L'Association du Barreau canadien, l'organisme qui représente les professionnels du droit au Canada, convient que ce problème touche un trop grand nombre de personnes, et elle a exprimé son appui à l'égard du projet de loi C-235. L'association trouve injuste qu'un si grand nombre de personnes atteintes de l'ETCAF soient poursuivies par le système de justice. J'aimerais citer textuellement une lettre de l'ABC que le député de Yukon devrait avoir fait parvenir à tous les députés cette semaine. La lettre dit ceci:
Nous croyons que le projet de loi C-235 est une étape importante en vue de combler certaines des lacunes observées dans le cadre actuel [...]

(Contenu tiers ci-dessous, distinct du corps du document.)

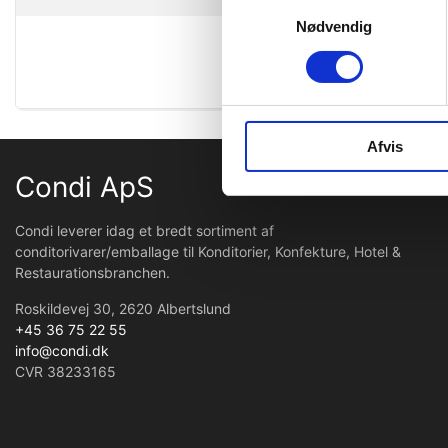
Samtykkevalg
Oprindel
Nødvendig
Toldtarif 
Afvis
Condi ApS
Condi leverer idag et bredt sortiment af
conditorivarer/emballage til Konditorier, Konfekture, Hotel &
Restaurationsbranchen.
Roskildevej 30, 2620 Albertslund
+45 36 75 22 55
info@condi.dk
CVR 38233165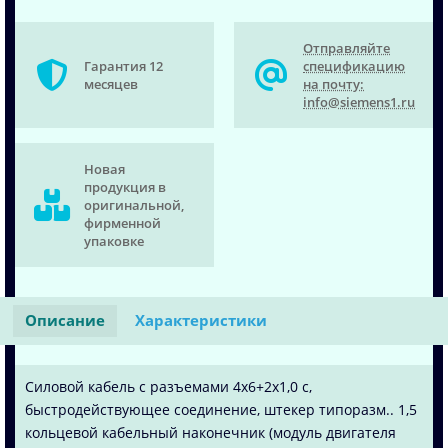
Отправляйте
Гарантия 12
спецификацию
месяцев
на почту:
info@siemens1.ru
Новая
продукция в
оригинальной,
фирменной
упаковке
Описание
Характеристики
Силовой кабель с разъемами 4x6+2x1,0 c,
быстродействующее соединение, штекер типоразм.. 1,5
кольцевой кабельный наконечник (модуль двигателя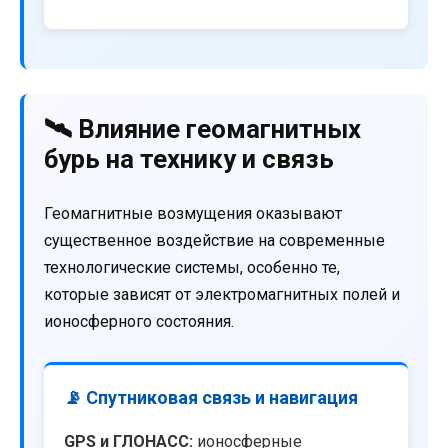
🛰️ Влияние геомагнитных
бурь на технику и связь
Геомагнитные возмущения оказывают
существенное воздействие на современные
технологические системы, особенно те,
которые зависят от электромагнитных полей и
ионосферного состояния.
📡 Спутниковая связь и навигация
GPS и ГЛОНАСС:
ионосферные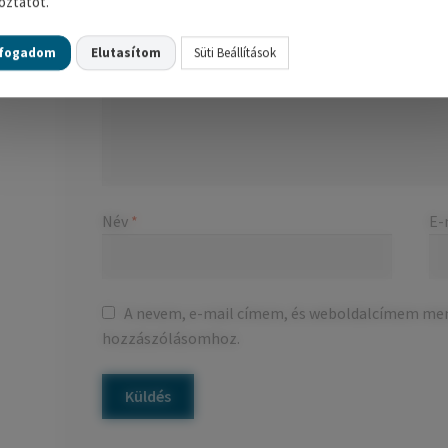
oztatót.
lfogadom
Elutasítom
Süti Beállítások
Név
*
E-
A nevem, e-mail címem, és weboldalcímem me
hozzászólásomhoz.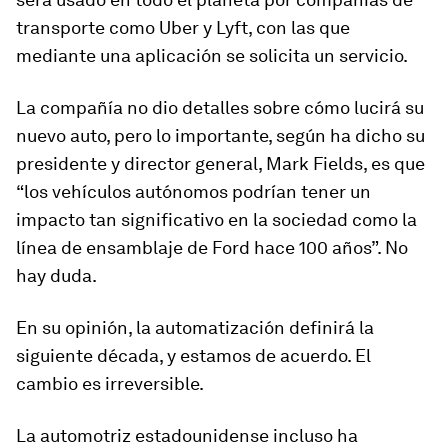
transporte como Uber y Lyft, con las que
mediante una aplicación se solicita un servicio.
La compañía no dio detalles sobre cómo lucirá su
nuevo auto, pero lo importante, según ha dicho su
presidente y director general, Mark Fields, es que
“los vehículos autónomos podrían tener un
impacto tan significativo en la sociedad como la
línea de ensamblaje de Ford hace 100 años”. No
hay duda.
En su opinión, la automatización definirá la
siguiente década, y estamos de acuerdo. El
cambio es irreversible.
La automotriz estadounidense incluso ha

Le projet de loi C-235 propose plusieurs changements qui sont conformes à des suggestions antérieures de l'ABC. L'ABC appuie la proposition de changement visant à définir l'ensemble des troubles causés par l’alcoolisation foetale à l'article 2 du Code criminel. L'ABC appuie aussi une modification visant à permettre à un juge d'ordonner l'évaluation d'une personne qu'il soupçonne être atteinte de troubles causés par l'alcoolisation foetale. Nous croyons que cette mesure permettrait aux tribunaux de rendre des décisions plus adaptées à la situation des personnes atteintes de ces troubles. L'ABC appuie la modification proposée aux dispositions relatives à la détermination de la peine figurant à l'article 718.2 du Code criminel afin de permettre à un juge de considérer comme circonstance atténuante, pour la détermination de la peine, le fait que le délinquant est atteint de troubles causés par l'alcoolisation foetale. Nous sommes aussi d'accord avec la disposition qui exigerait que les juges ajoutent aux conditions de l'ordonnance de probation du délinquant l'obligation de se conformer à un plan de soutien externe établi pour qu'il reçoive le soutien dont il a besoin pour favoriser la réussite de sa réinsertion sociale. Enfin, nous appuyons la modification proposée à la Loi sur le système correctionnel et la mise en liberté sous condition qui exige expressément que le Service correctionnel du Canada tienne compte des besoins particuliers ou des limitations des personnes atteintes de troubles causés par l'alcoolisation foetale. Le problème que constitue l'incarcération de ces personnes est pressant, et on ne peut plus en faire abstraction plus longtemps.
Il s'agit d'un solide appui de la part de la profession juridique. Nous devons agir pour aider les personnes incarcérées atteintes de troubles causés par l'alcoolisation foetale et pour veiller à ce qu'elles reçoivent le soutien dont elles ont besoin pour réintégrer la société. C'est pourquoi j'exhorte tous les députés à envisager de voter en faveur de ce projet de loi très important.